Start of Block

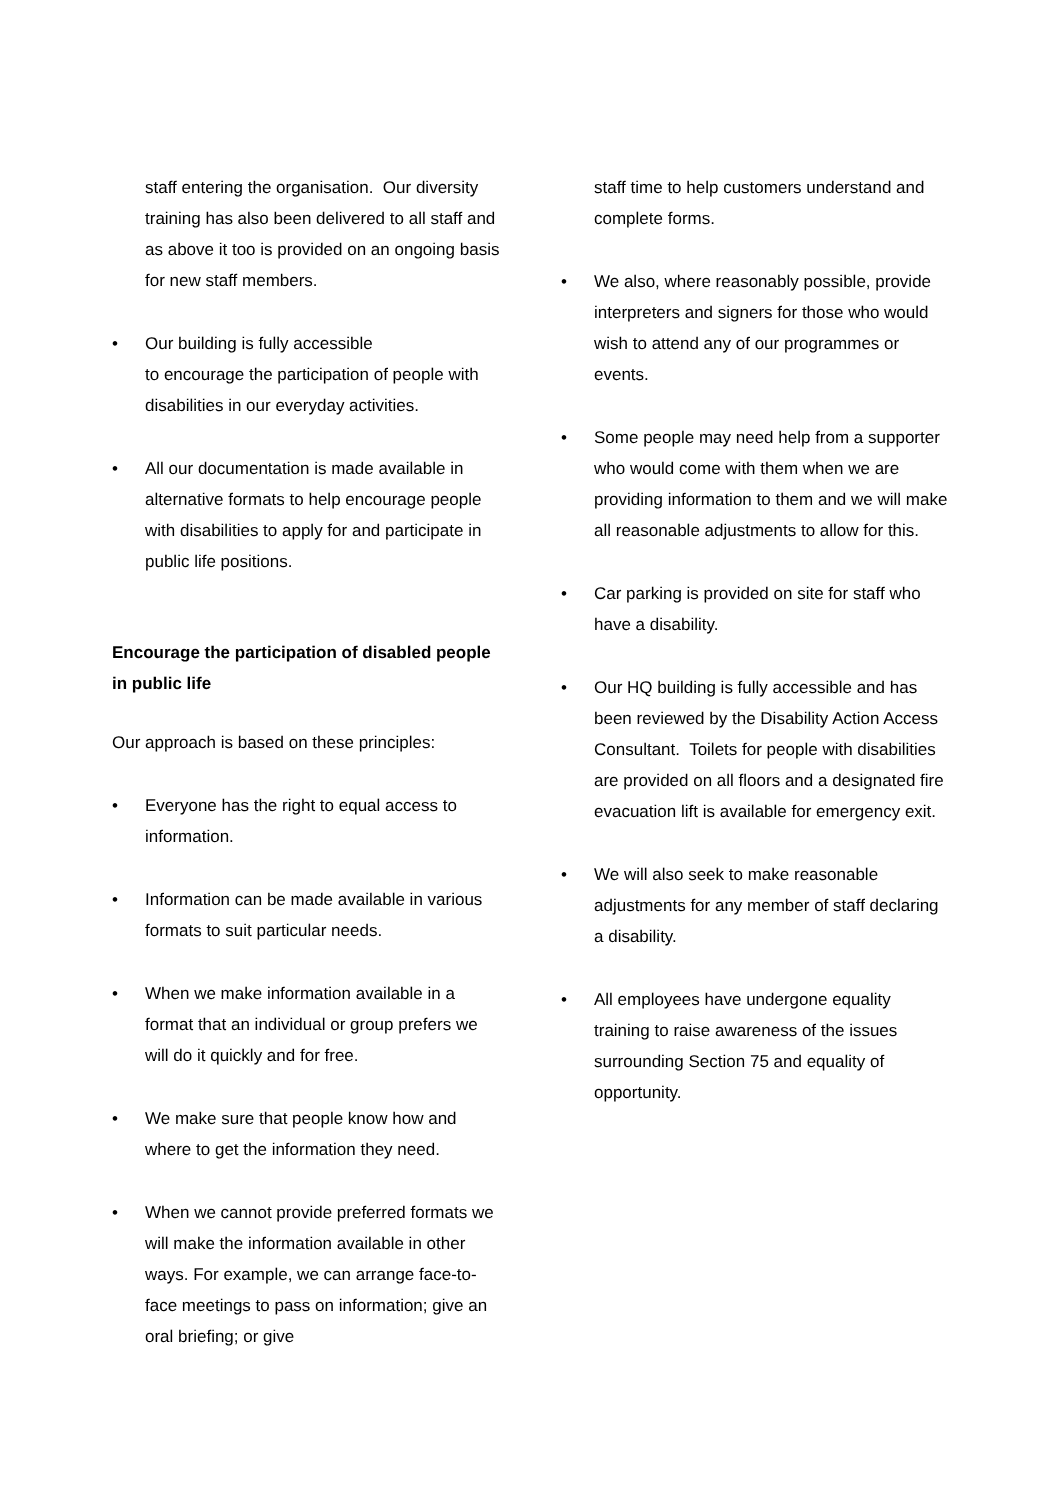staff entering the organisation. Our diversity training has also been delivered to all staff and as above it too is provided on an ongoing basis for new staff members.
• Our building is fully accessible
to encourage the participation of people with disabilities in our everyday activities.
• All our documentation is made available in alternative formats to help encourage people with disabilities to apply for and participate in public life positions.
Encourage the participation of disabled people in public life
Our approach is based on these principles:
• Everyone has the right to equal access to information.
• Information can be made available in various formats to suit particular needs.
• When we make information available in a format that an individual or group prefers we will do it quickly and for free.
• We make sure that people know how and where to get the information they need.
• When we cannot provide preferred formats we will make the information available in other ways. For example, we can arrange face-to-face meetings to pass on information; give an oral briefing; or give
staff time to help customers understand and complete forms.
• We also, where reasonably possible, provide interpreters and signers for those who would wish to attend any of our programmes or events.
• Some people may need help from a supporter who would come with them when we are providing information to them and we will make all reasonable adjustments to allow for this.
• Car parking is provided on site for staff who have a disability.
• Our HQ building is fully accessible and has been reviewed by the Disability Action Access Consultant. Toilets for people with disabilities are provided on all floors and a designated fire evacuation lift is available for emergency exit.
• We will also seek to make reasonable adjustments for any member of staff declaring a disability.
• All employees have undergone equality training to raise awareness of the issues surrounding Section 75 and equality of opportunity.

End of Block

WHAT THIS TASK INVOLVES: Go through the lines above. Select every one that has the string "have".

TASK SOLUTION:
• Car parking is provided on site for staff who have a disability.
• All employees have undergone equality training to raise awareness of the issues surrounding Section 75 and equality of opportunity.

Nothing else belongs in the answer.